Stethoscope wrapped around hundred dollar bills

Medicaid: Is it welfare or insurance?

Those who have actually read the legal definition of insurance are baffled at how Secretary of State Matt Dunlap thinks that Medicaid should be called “insurance” in the ballot question (Question 2)  appearing before Maine voters on November 7. As Secretary of State, Dunlap assembles the original language of each ballot initiative and allows public comment for a short period of time. As it stands today, the ballot language for Question 2 reads:

“Do you want Maine to provide health insurance through Medicaid for qualified adults under age 65 with incomes at or below 138% of the federal poverty line (which is now about $16,000 for a single person and $22,000 for a family of two)?”

Insurance is, according to Cornell Law:

“[A]contract in which one party agrees to indemnify another against a predefined category of risks in exchange for a premium.”
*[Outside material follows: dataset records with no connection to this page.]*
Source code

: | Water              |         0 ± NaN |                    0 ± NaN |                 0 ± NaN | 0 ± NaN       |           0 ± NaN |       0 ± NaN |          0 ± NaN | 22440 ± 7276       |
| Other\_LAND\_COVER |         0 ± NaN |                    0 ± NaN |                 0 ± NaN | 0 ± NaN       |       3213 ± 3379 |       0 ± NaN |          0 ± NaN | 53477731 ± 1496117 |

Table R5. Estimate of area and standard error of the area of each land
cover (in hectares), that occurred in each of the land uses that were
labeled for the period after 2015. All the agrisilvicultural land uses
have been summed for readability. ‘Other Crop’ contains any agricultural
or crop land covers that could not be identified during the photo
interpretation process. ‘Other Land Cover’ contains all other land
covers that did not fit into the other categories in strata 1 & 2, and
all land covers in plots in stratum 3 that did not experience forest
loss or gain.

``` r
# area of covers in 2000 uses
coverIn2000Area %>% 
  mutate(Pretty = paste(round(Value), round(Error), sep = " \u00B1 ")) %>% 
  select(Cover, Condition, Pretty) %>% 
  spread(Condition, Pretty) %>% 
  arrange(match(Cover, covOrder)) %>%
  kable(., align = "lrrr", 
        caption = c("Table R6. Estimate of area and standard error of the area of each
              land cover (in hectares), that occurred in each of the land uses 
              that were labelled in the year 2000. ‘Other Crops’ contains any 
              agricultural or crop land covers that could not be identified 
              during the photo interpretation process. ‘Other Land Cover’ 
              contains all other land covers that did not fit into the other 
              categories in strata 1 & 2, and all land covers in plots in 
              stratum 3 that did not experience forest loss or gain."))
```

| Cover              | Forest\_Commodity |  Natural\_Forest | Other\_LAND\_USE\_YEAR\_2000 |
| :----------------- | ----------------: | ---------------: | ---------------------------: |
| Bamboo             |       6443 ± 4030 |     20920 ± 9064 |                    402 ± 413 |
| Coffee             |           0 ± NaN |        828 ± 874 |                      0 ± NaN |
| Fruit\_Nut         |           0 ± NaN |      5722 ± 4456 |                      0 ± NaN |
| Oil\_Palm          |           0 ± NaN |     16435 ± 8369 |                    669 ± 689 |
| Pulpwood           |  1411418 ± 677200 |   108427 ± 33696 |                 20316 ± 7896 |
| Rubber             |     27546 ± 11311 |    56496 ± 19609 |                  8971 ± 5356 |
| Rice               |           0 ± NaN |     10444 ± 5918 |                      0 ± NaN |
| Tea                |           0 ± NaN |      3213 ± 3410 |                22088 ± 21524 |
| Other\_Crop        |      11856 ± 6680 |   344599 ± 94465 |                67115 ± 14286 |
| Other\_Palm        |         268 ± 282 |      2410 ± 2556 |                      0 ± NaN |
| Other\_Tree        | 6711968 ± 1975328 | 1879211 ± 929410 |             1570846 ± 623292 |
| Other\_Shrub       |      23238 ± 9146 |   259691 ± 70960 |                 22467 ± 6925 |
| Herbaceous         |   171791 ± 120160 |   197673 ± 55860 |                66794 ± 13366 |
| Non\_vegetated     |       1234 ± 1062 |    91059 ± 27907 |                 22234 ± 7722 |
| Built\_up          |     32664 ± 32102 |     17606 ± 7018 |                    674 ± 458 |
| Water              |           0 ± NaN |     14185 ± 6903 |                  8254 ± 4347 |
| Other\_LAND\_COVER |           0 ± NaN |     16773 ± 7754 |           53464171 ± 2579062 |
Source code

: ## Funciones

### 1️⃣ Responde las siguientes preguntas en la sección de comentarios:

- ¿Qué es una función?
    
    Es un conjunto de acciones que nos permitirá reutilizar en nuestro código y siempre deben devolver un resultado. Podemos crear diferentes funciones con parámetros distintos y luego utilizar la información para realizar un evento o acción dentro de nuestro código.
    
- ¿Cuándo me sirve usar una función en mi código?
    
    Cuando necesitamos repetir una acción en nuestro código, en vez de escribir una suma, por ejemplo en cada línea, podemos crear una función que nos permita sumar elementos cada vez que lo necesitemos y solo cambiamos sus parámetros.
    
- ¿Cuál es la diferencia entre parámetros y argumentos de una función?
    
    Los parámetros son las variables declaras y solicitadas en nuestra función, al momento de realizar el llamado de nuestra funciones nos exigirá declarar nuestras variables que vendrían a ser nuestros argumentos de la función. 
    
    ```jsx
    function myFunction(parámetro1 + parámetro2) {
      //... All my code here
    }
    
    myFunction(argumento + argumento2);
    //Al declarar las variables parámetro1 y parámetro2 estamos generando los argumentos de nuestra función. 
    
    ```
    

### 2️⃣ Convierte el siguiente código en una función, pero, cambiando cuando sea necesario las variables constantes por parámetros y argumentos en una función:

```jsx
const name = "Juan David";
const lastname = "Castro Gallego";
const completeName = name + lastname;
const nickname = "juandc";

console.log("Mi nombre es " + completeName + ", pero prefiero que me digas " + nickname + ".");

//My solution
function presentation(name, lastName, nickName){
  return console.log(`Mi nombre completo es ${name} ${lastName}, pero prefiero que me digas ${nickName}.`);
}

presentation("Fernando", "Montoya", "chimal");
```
Medicaid is a federal welfare program that covers the majority of costs for individuals by taxing other taxpayers to pay for those costs. Therefore, the “premium” is not being paid by a party for indemnification; instead taxpayers are paying the bill for other citizens (and non-citizens).

But, aside from the legal definition of insurance vs. welfare, recent news actually demonstrates that even the primary supporters of the Medicaid expansion bill, Maine Equal Justice Partners, oppose Medicaid expansion functioning like insurance.

In early June, the group behind the Medicaid expansion went so far as to say they would file suit if the LePage administration received approval for a 1115 waiver, which they have applied for and moved forward with plans to charge up to $40 for monthly premiums and $10 per visit for emergency room services.

How supporters of Question 2, with a straight face, can say that Medicaid is an “insurance” program, and then file suit to stop the collection of a monthly premium or co-pay (which is just a fraction of what the average Mainer pays for insurance) is beyond me.

What they really want is a welfare program that is fully funded with your tax dollars, and to be able to call it “insurance” on the ballot and in television ads.

Medicaid is welfare, and as such it should be preserved for our most vulnerable citizens instead of expanded to able-bodied adults and non-citizens.

Especially since we know supporters of this ballot question would never go along with actually making the Medicaid program function as an “insurance” program.